The dollar fell to 84.12 yen, lowest since June 18, 1995, but gained ground on the euro is back on the levels of six weeks ago, to $ 1.26. The euro also fell to 106.14 yen level not touched since November 2001. On the final trading day in Europe with the euro bounce back over 106 yen, while the dollar / yen has remained at 1995 levels at an altitude of 84.
The rise of the yen has found no obstacle, despite the concern of Japanese exporters, and lower their titles on the Japanese list (Nikkei -1.3% share in 9000 to a minimum of 15 months). The president of the Tokyo Stock Exchange has urged the Japanese government to act to send a strong message to markets. "Personally - said Atsushi Saito, president of the Tokyo Stock Exchange at a press conference - I do not like the idea of direct intervention on the foreign exchange market, but the government must act to stop the current nervousness. It is important that the impression that the government vehicles have the means to intervene if necessary. " He added that the direction of the currency should not be determined solely by market forces.

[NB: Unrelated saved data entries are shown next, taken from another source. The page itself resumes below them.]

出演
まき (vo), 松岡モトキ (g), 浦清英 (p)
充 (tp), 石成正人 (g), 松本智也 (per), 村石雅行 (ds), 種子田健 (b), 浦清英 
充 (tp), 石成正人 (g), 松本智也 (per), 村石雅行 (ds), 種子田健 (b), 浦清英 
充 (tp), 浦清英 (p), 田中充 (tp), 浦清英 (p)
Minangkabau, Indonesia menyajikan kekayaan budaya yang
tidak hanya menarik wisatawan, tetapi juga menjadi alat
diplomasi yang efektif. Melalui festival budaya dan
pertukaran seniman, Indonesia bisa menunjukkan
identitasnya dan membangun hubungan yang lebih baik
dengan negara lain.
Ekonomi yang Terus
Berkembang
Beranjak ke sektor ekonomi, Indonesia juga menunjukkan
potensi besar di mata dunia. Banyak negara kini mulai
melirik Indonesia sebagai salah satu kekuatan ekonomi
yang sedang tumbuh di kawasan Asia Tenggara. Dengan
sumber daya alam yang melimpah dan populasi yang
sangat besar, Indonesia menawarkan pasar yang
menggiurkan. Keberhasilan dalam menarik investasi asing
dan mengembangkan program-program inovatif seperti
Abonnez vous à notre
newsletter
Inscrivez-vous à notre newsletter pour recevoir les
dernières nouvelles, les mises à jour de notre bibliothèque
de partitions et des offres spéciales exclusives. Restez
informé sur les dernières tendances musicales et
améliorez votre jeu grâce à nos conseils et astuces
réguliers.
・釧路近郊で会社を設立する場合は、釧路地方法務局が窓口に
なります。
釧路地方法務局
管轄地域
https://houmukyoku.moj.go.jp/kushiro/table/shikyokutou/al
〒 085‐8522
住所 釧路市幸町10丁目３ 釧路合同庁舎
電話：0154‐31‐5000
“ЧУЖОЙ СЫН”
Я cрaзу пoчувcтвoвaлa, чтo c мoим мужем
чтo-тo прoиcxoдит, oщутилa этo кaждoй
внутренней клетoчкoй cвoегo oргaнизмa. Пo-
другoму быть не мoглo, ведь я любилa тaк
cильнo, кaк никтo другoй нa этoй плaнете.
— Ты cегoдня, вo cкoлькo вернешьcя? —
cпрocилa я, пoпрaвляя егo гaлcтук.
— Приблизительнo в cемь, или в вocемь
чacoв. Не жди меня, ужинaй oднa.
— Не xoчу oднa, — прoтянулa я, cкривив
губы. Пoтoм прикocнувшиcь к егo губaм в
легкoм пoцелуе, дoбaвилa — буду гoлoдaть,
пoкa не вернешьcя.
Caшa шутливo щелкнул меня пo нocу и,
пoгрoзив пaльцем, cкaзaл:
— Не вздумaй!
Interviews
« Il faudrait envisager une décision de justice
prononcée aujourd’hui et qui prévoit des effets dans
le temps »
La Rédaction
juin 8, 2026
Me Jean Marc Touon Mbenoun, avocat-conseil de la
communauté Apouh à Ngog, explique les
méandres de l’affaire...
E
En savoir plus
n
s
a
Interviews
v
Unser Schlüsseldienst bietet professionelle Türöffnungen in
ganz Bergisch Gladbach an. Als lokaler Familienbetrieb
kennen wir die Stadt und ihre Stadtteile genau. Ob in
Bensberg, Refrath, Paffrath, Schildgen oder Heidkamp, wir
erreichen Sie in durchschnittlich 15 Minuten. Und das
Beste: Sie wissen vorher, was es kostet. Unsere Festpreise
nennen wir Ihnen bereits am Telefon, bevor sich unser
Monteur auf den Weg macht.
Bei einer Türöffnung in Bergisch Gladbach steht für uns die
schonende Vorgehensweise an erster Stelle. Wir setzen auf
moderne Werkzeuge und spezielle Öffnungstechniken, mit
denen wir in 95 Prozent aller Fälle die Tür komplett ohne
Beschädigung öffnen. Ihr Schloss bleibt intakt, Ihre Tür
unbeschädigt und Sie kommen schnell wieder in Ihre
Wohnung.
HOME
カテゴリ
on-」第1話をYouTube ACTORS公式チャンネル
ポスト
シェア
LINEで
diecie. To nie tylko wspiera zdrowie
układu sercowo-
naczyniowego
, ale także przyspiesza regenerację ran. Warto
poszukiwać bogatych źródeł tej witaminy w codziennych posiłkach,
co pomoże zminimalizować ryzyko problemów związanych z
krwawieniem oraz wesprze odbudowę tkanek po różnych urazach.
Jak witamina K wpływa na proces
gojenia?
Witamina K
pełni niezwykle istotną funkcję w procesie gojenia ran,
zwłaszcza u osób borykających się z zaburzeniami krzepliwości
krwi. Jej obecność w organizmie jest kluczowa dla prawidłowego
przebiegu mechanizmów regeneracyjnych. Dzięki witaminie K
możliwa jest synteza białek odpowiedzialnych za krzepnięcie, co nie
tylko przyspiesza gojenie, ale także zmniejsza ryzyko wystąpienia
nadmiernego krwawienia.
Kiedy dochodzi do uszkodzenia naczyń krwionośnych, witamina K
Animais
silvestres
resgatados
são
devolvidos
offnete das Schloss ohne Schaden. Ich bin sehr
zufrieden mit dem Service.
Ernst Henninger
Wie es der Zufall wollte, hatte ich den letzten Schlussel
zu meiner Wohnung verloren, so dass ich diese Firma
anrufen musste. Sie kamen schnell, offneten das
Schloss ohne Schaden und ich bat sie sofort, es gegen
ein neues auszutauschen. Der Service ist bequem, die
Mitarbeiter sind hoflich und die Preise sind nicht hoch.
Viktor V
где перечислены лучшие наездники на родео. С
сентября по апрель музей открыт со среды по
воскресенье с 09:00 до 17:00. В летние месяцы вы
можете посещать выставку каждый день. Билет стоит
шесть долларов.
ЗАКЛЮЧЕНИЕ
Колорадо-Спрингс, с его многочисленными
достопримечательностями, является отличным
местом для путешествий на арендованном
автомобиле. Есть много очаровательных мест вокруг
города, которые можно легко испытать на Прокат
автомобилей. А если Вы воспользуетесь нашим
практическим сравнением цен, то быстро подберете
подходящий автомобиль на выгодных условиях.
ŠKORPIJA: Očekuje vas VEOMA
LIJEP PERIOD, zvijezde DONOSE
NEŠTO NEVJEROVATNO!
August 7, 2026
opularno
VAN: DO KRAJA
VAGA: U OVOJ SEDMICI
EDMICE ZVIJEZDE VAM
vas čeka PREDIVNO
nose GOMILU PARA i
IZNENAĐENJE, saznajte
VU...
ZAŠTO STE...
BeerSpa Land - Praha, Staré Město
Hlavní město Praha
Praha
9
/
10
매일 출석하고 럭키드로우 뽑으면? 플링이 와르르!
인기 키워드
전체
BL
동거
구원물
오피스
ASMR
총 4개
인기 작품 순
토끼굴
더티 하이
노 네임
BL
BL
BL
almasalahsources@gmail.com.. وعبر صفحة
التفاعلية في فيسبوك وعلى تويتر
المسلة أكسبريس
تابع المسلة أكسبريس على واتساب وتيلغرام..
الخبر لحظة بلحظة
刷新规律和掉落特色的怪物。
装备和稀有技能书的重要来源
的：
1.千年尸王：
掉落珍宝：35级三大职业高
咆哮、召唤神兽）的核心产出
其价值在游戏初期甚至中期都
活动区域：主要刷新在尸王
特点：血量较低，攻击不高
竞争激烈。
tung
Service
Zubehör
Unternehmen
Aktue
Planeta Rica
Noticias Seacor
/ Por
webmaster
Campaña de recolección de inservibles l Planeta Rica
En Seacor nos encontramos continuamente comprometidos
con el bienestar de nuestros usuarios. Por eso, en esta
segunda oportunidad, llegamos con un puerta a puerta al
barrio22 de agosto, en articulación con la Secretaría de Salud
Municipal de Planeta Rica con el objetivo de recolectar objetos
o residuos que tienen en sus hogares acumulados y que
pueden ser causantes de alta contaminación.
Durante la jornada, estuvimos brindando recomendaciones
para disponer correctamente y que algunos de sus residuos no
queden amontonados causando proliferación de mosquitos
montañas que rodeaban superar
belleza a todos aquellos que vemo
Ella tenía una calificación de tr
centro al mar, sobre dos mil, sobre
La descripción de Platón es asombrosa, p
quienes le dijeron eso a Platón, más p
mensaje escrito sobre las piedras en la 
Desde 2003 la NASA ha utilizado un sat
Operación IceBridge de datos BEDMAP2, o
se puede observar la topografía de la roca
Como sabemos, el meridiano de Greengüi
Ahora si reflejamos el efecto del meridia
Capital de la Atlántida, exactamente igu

But Japanese Finance Minister, Yoshihiro Noda, declined to comment on currency interventions neither Japanese nor the minimum 15 months reached today by the Tokyo Stock Exchange. He only said that the government looks "very carefully the situation in the foreign exchange market and that relations dollar / yen and euro / yen seem unbalanced." Very worried but the leader of the federation of trade unions urged the Japanese government to ask the G7 for concerted action to stabilize the foreign exchange market. The last official intervention dates back to 2004.
The movement of the yen has intensified in recent days and there were increasing signs of a possible relapse into recession in the second half of the year. Moody's has also dusted off the risks of sovereign debt in the euro area, warning that could lower the ratings of Spain, next month. From the UK came the alarm on the risk of relapse into recession from the Bank of England adviser, Martin Weale. To worsen the mood contribute to the expectations of a drop of 13% of home sales in the U.S. in July (-5.1% in June).
Only Germany has sent a note confirming the positive jump of 2.2% of GDP in the second quarter, but there are doubts about the second half and it is expected a definite slowdown. The ECB has already warned that rates are not touching and monetary policy will not change until 2011 precisely because of the guild of the global recovery.
Investors run for cover. Besides the yen and the dollar, investors looking for safe assets are also focusing on the German Bund, as in high demand and the decline in yields Cosanti ten (2.24%) and thirty years (2.86%) who Today marked new lows. However they returned to suffer the titles of European countries with a peripheral enlargement of the net premium to the German Bund. Back then to suffer Greece (867 cents, just one hundred less than the record in May), Ireland (with a spread of 305 basis points), Portugal (304) Spain (at an altitude of 178) and 'Italy (to 153).